Views on integrated state with Arabs
According to the historian Benny Morris, documents show that Jabotinsky favored the idea of the transfer of Arab populations if required for establishing a (still-proposed) Jewish state. Jabotinsky's other writings state, "We do not want to eject even one Arab from either the left or the right bank of the Jordan River. We want them to prosper both economically and culturally. We envision the regime of Jewish Palestine [Eretz Israel ha-Ivri, 'Jewish Land of Israel'] as follows: most of the population will be Jewish, but equal rights for all Arab citizens will not only be guaranteed, they will also be fulfilled." Jabotinsky was convinced that there was no way for the Jews to regain any part of Palestine without opposition from the Arabs. In 1934, he wrote a draft constitution for the Jewish state which declared that Arabs would be on an equal footing with their Jewish counterparts "throughout all sectors of the country's public life." The two communities would share the state's duties, both military and civil service, and enjoy its prerogatives. Jabotinsky proposed that Hebrew and Arabic should enjoy equal status, and that "in every cabinet where the prime minister is a Jew, the vice-premiership shall be offered to an Arab and vice versa."

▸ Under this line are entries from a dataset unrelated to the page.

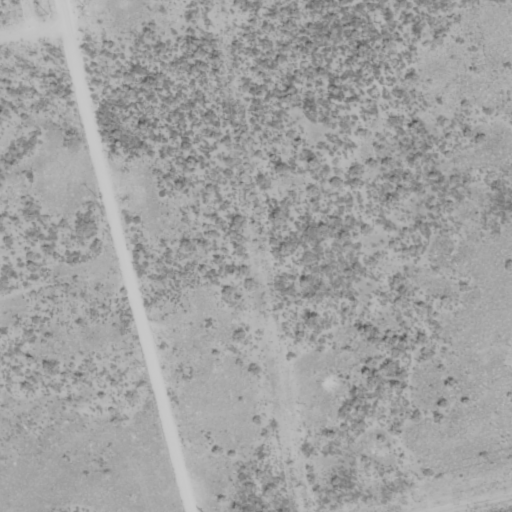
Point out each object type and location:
road: (120, 256)
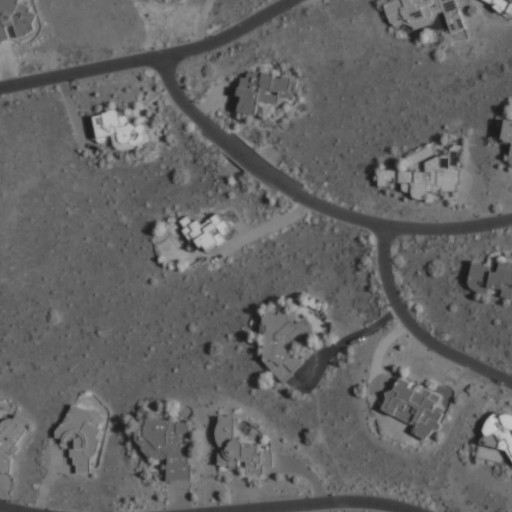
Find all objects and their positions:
building: (499, 4)
building: (423, 12)
building: (426, 15)
building: (15, 18)
road: (150, 58)
building: (263, 90)
building: (263, 90)
building: (118, 130)
building: (120, 130)
building: (426, 176)
building: (425, 177)
road: (308, 198)
building: (204, 231)
building: (205, 231)
building: (490, 277)
building: (491, 277)
road: (416, 327)
building: (283, 342)
building: (281, 344)
building: (414, 407)
building: (415, 407)
building: (82, 436)
building: (79, 437)
building: (9, 441)
building: (10, 443)
building: (167, 445)
building: (169, 445)
building: (241, 445)
building: (241, 449)
road: (209, 505)
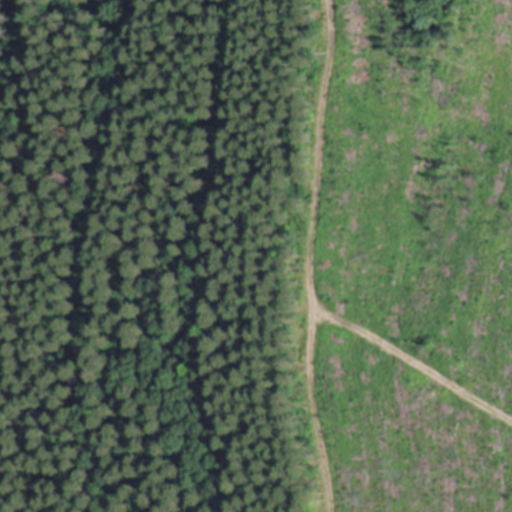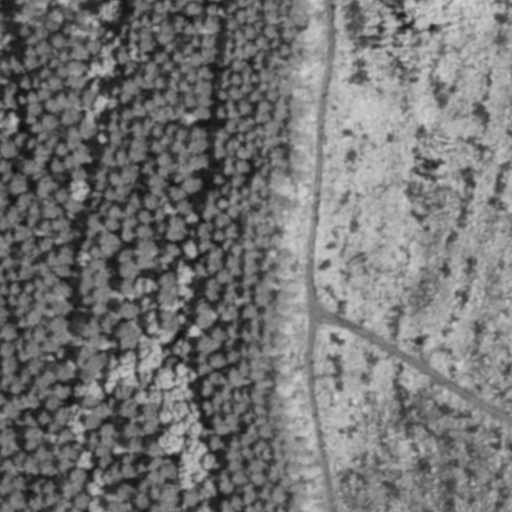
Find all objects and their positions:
road: (321, 256)
road: (413, 363)
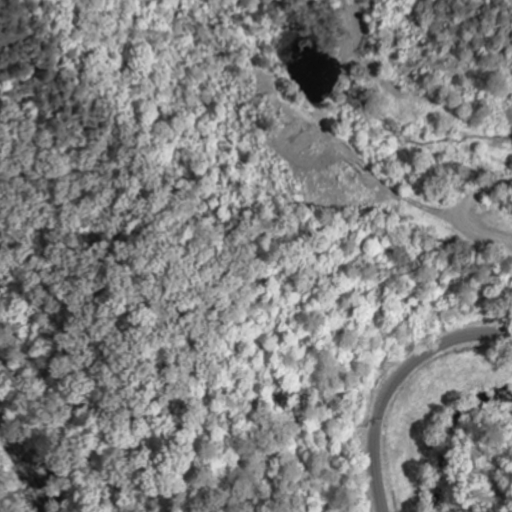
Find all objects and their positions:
road: (395, 384)
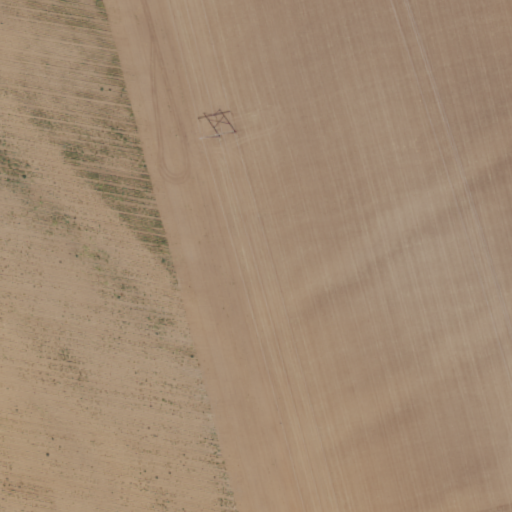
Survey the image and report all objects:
power tower: (229, 133)
road: (207, 258)
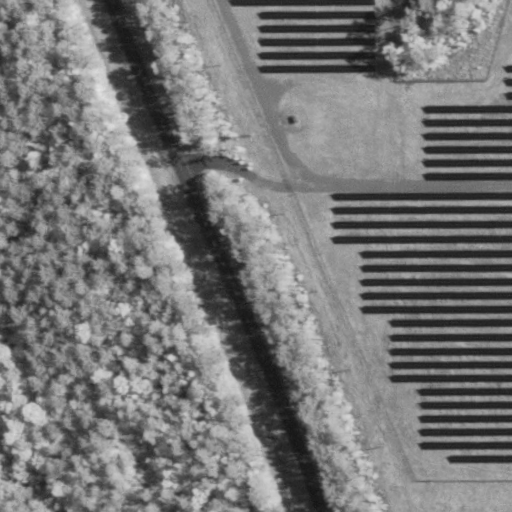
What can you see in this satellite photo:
solar farm: (396, 219)
road: (210, 254)
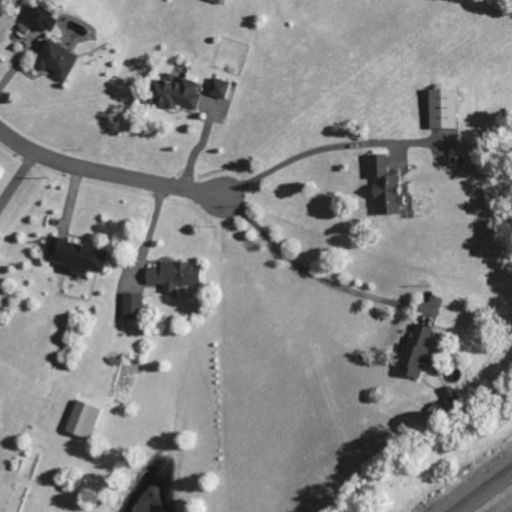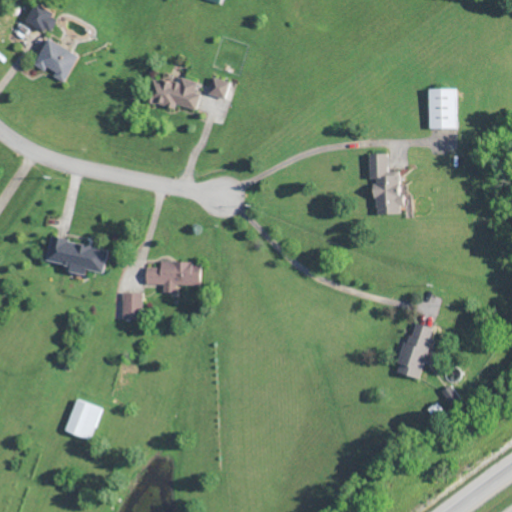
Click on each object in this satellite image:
building: (44, 18)
building: (58, 59)
building: (221, 87)
building: (176, 93)
building: (445, 108)
road: (329, 149)
road: (113, 175)
road: (18, 180)
building: (388, 185)
building: (80, 256)
building: (175, 274)
road: (318, 276)
building: (134, 306)
building: (418, 350)
building: (85, 418)
road: (479, 488)
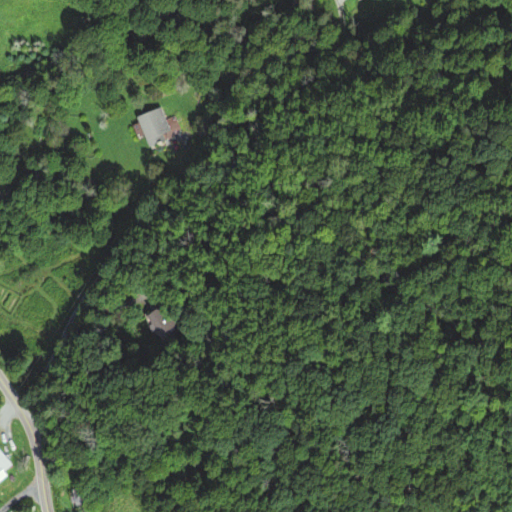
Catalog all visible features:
road: (260, 75)
building: (151, 126)
road: (88, 289)
road: (7, 404)
road: (34, 441)
building: (3, 465)
road: (20, 495)
building: (80, 499)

1940 US mission, death and burial
Grave of Jabotinsky, Mount Herzl, Jerusalem
On 12 May 1940, Jabotinsky offered Winston Churchill the support of a 130,000 strong Jewish volunteer corps; he also proposed Weizmann and David Ben-Gurion the creation of a united front for policy and relief.

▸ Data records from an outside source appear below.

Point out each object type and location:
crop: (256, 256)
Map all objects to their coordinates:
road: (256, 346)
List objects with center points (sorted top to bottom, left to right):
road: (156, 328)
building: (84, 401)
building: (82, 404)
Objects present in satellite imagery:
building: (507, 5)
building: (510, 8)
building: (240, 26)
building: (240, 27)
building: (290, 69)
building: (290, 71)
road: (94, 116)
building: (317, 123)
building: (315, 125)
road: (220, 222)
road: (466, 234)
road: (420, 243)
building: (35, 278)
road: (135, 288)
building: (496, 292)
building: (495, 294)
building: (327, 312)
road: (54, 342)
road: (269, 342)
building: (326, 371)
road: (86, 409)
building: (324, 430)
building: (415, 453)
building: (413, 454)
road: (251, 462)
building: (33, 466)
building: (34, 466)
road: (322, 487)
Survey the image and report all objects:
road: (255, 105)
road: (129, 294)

While on a visit to New York designed to build support within the United States for a Jewish army to fight the Nazis, Jabotinsky died of a heart attack on 3 August 1940, on a Saturday night, while he was visiting a Jewish self-defense camp in Hunter, New York that was run by Betar.
Legacy and honors
Ze'ev Jabotinsky's legacy was carried on by Israel's Herut party, which merged with other right-wing parties to form the Likud Party in 1973. Likud has since acted as Israel's main right-wing party, and has been part of most Israeli governments since 1977. His legacy has also been honored to a smaller extent by Herut – The National Movement (a breakaway from Likud), Magshimey Herut (young adult activist movement) and Betar (youth movement). In the United States, his call for Jewish self-defense has led to the formation of Americans for a Safe Israel and the Jewish Defense Organization. The JDO's training camp is named Camp Jabotinsky.
In Israel, 57 streets, parks and squares are named after Jabotinsky, more than for any other person in Jewish or Israeli history. making him the most-commemorated historical figure in Israel.